(Beginning of DATASET EXTRACT)

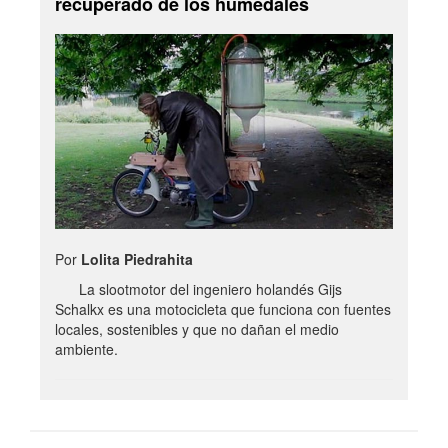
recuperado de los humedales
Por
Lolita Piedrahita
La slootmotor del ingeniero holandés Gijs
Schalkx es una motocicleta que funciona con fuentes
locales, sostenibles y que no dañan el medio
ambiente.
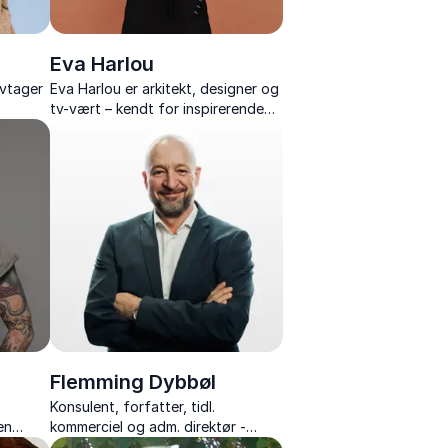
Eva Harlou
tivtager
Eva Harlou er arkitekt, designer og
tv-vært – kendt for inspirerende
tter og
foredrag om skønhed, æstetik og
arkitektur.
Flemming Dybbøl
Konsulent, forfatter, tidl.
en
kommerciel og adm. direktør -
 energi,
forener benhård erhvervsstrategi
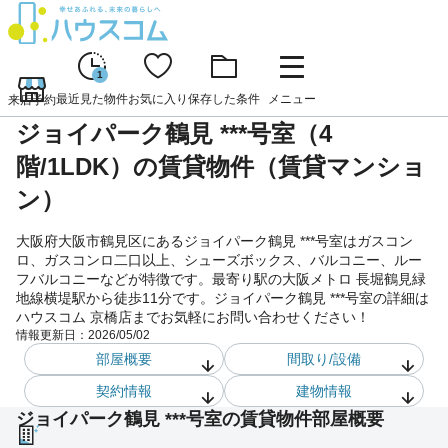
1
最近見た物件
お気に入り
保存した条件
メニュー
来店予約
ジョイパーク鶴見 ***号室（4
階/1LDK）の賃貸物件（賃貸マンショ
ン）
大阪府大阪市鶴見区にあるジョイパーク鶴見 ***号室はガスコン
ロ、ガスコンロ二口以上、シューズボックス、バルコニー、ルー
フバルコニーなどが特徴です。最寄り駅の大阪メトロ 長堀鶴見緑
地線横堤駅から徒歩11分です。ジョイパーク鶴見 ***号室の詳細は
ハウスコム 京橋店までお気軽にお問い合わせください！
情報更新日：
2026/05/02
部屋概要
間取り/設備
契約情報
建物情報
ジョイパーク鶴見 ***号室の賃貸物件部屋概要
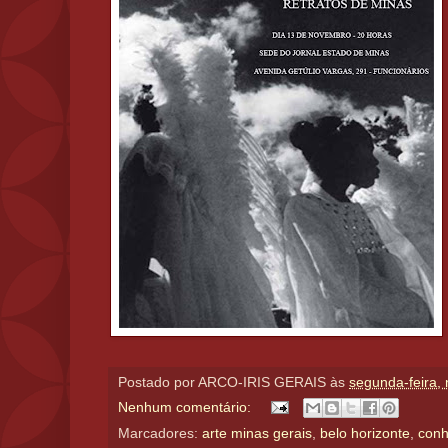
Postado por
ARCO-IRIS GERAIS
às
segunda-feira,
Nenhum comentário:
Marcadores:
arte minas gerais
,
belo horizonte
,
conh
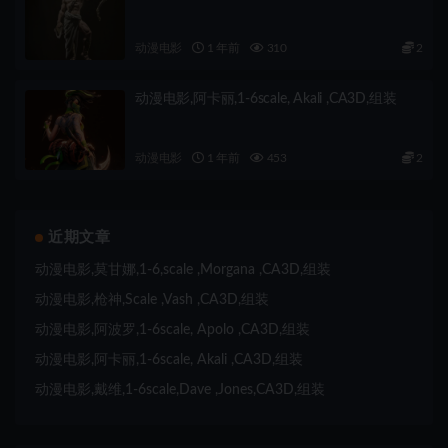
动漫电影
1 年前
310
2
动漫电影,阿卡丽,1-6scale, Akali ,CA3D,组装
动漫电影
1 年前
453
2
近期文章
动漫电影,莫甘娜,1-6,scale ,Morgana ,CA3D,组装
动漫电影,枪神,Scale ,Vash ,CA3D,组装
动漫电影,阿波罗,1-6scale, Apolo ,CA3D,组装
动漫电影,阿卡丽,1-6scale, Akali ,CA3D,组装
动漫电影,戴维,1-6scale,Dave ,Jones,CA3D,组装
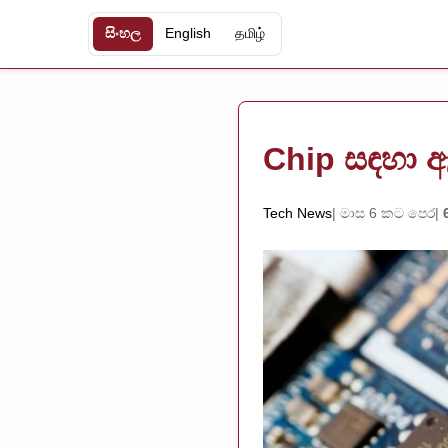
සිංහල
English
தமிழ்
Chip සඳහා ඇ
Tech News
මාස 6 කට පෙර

(End of DATASET EXTRACT)

Rewrite the text of all the items above, substituting "CA 3D" for each "CA3D" and keeping everything else unchanged. Leave the pictures out of your answer.

recuperado de los humedales
Por
Lolita Piedrahita
La slootmotor del ingeniero holandés Gijs
Schalkx es una motocicleta que funciona con fuentes
locales, sostenibles y que no dañan el medio
ambiente.
Eva Harlou
tivtager
Eva Harlou er arkitekt, designer og
tv-vært – kendt for inspirerende
tter og
foredrag om skønhed, æstetik og
arkitektur.
Flemming Dybbøl
Konsulent, forfatter, tidl.
en
kommerciel og adm. direktør -
 energi,
forener benhård erhvervsstrategi
1
最近見た物件
お気に入り
保存した条件
メニュー
来店予約
ジョイパーク鶴見 ***号室（4
階/1LDK）の賃貸物件（賃貸マンショ
ン）
大阪府大阪市鶴見区にあるジョイパーク鶴見 ***号室はガスコン
ロ、ガスコンロ二口以上、シューズボックス、バルコニー、ルー
フバルコニーなどが特徴です。最寄り駅の大阪メトロ 長堀鶴見緑
地線横堤駅から徒歩11分です。ジョイパーク鶴見 ***号室の詳細は
ハウスコム 京橋店までお気軽にお問い合わせください！
情報更新日：
2026/05/02
部屋概要
間取り/設備
契約情報
建物情報
ジョイパーク鶴見 ***号室の賃貸物件部屋概要
Postado por
ARCO-IRIS GERAIS
às
segunda-feira,
Nenhum comentário:
Marcadores:
arte minas gerais
,
belo horizonte
,
conh
动漫电影
1 年前
310
2
动漫电影,阿卡丽,1-6scale, Akali ,CA 3D,组装
动漫电影
1 年前
453
2
近期文章
动漫电影,莫甘娜,1-6,scale ,Morgana ,CA 3D,组装
动漫电影,枪神,Scale ,Vash ,CA 3D,组装
动漫电影,阿波罗,1-6scale, Apolo ,CA 3D,组装
动漫电影,阿卡丽,1-6scale, Akali ,CA 3D,组装
动漫电影,戴维,1-6scale,Dave ,Jones,CA 3D,组装
සිංහල
English
தமிழ்
Chip සඳහා ඇ
Tech News
මාස 6 කට පෙර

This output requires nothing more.